**Prompt 1:**
Please answer these from the post on Business Brain Showa-Ota:
(a) Roughly what share of the company's revenue is related to management accounting?
(b) On what basis are estimates made under the project-based charging model of Consulting & System Development?
(c) What are the blended debtor days of the Business Process Outsourcing division?
**Prompt 2:**
Write a continuation of the post on Business Brain Showa-Ota, starting after its last sentence.

**Text shown:**

- Opening Delimiter -

If you read the above tweet, you’d know I wrongly stated a TSE listed Japanese Software company whereas Business Brain Showa-Ota Inc (BBS) is actually an outsourcing company for various business processes, the majority of which (~60% of revenue) is management accounting related, but also extends into HR, payroll, labour and IT services, the full suite of which is succinctly summarised below.
And before we continue I would like to make a special shout-out to
for bringing this business to my attention. Besides his substack you may also find him on twitter as @fritz844.In the interest of keeping this to a single page, the company makes money through engaging through the different service lines as shown below.
Consulting & System Development offers what is effectively a sales pitch on a prospective customised accounting solution for it’s clients, and BBS also extends on this through actual system development in addition to this. Furthermore, the company can continue to extend the functionality of it’s system into HR, finance, payroll etc. which is where it get’s it’s upsell. The charging model here is a project based model where an estimate is provided based on estimated headcount and man-hours, resulting in an accrual working capital cycle. Lastly, it also can also extend the same staff outside the company under labour hire arrangements to bring in low-margin work when there is capacity available.
Business Process Outsourcing (BPO) is the traditional part of the business and is effectively providing payroll and accounting. Much like most accounting operations, Senior Accountant’s (CPA’s) are in more of a managerial role whereas lower standing accountants do more of the legwork. This keeps operations cost effective and quality review high due to CPA oversight. Due to language barriers with overseas delegation, the company performs most of it’s operations domestically, meaning that margins are limited comparatively speaking due to working wages being higher. Lastly, typically these are arranged on an annual contract basis with a monthly retainer, meaning a comparatively low working capital cycle compared to the consulting division where projects can span several months at a minimum to a year. The blended result of the division is debtor days of ~2 months. Perhaps a point you may find interesting is that in my current managerial role we outsource to an Indian BPO firm, who’s work I personally review for quality.

- Closing Delimiter -

**Source information:**

- Opening Delimiter -

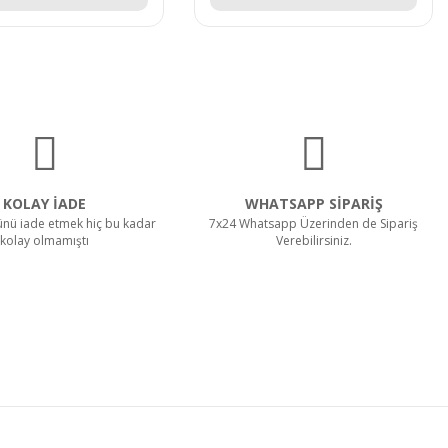
KOLAY İADE
WHATSAPP SİPARİŞ
rünü iade etmek hiç bu kadar
7x24 Whatsapp Üzerinden de Sipariş
kolay olmamıştı
Verebilirsiniz.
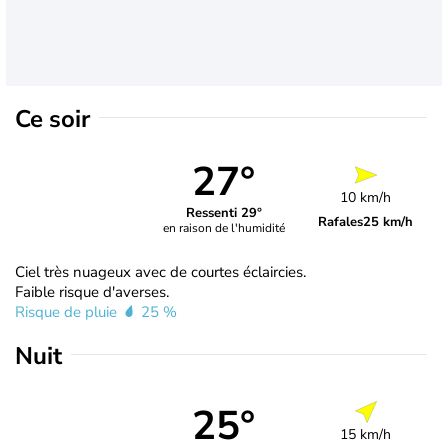
Ce soir
27°
10 km/h
Ressenti 29°
Rafales
25 km/h
en raison de l'humidité
Ciel très nuageux avec de courtes éclaircies.
Faible risque d'averses.
Risque de pluie
25 %
Nuit
25°
15 km/h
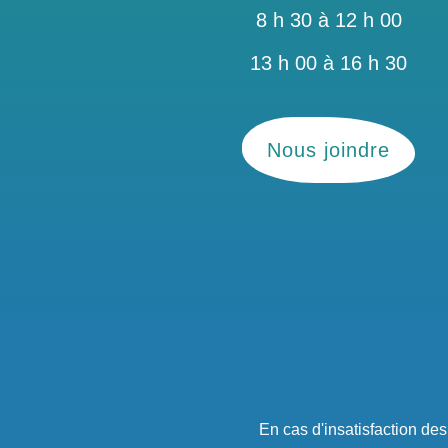
8 h 30 à 12 h 00
13 h 00 à 16 h 30
Nous joindre
En cas d'insatisfaction de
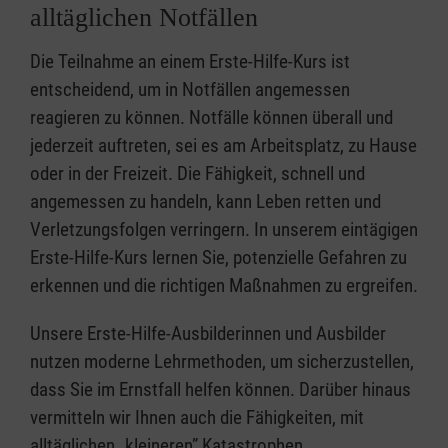
alltäglichen Notfällen
Die Teilnahme an einem Erste-Hilfe-Kurs ist
entscheidend, um in Notfällen angemessen
reagieren zu können. Notfälle können überall und
jederzeit auftreten, sei es am Arbeitsplatz, zu Hause
oder in der Freizeit. Die Fähigkeit, schnell und
angemessen zu handeln, kann Leben retten und
Verletzungsfolgen verringern. In unserem eintägigen
Erste-Hilfe-Kurs lernen Sie, potenzielle Gefahren zu
erkennen und die richtigen Maßnahmen zu ergreifen.
Unsere Erste-Hilfe-Ausbilderinnen und Ausbilder
nutzen moderne Lehrmethoden, um sicherzustellen,
dass Sie im Ernstfall helfen können. Darüber hinaus
vermitteln wir Ihnen auch die Fähigkeiten, mit
alltäglichen „kleineren” Katastrophen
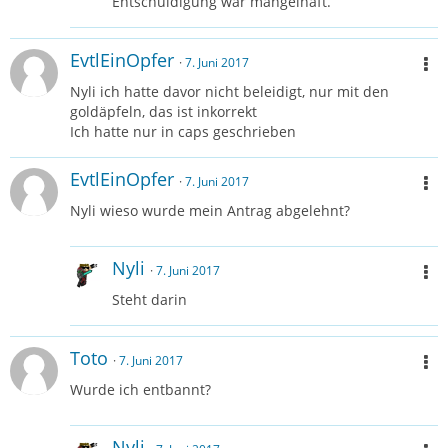
Entschuldigung war mangelhaft.
EvtlEinOpfer
7. Juni 2017
Nyli ich hatte davor nicht beleidigt, nur mit den
goldäpfeln, das ist inkorrekt
Ich hatte nur in caps geschrieben
EvtlEinOpfer
7. Juni 2017
Nyli wieso wurde mein Antrag abgelehnt?
Nyli
7. Juni 2017
Steht darin
Toto
7. Juni 2017
Wurde ich entbannt?
Nyli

- Closing Delimiter -

**Answer section 1:**
(a) About 60% of revenue.
(b) Estimated headcount and man-hours.
(c) About 2 months.

**Answer section 2:**
On company tenure and management personnel, the company was founded in 1967 where it started with data entry services from which it moved to system development for prefectural hospitals. What the company does appear to lack however is any significant insider ownership, instead there is an employment trust which owns ~6.5% as a whole and then several strategic stakes with the rest being institutionally owned. Nevertheless, there is a clear capital policy outlined with the company targeting a high ROE of 14%, despite holding some 75% of their equity in liquid cash and securities which if backed out indicates a current state after tax ROIC of ~45%.
Regarding the financial goals, the group is intent on growing their profts (EBIT) to ¥30B by 2030, a CAGR of ~17% from 2023 to 2030, which when combined with a Dividend yield of ~3% is forward hold returns of 20% p.a. Given the company currently trades on a PE (exc. Cash) of ~9x, this equates to a PEGY of 0.45x if the management plan plays out as according to forecast. Over the past 7 years the EPS have compounded at a rate of 18% CAGR with a similar payout ratio as above, so both the forward and backward PEGY is the same. Nevertheless BBS is curious and seems to be worth more of my time.
Thank you for Reading
Tristan
Isn't the value here as a stub trade? They have a listed subsidiary whose stake is pretty much the parent's market cap and the parent is doing a large buyback...
hey, how do they grow, how big is their market?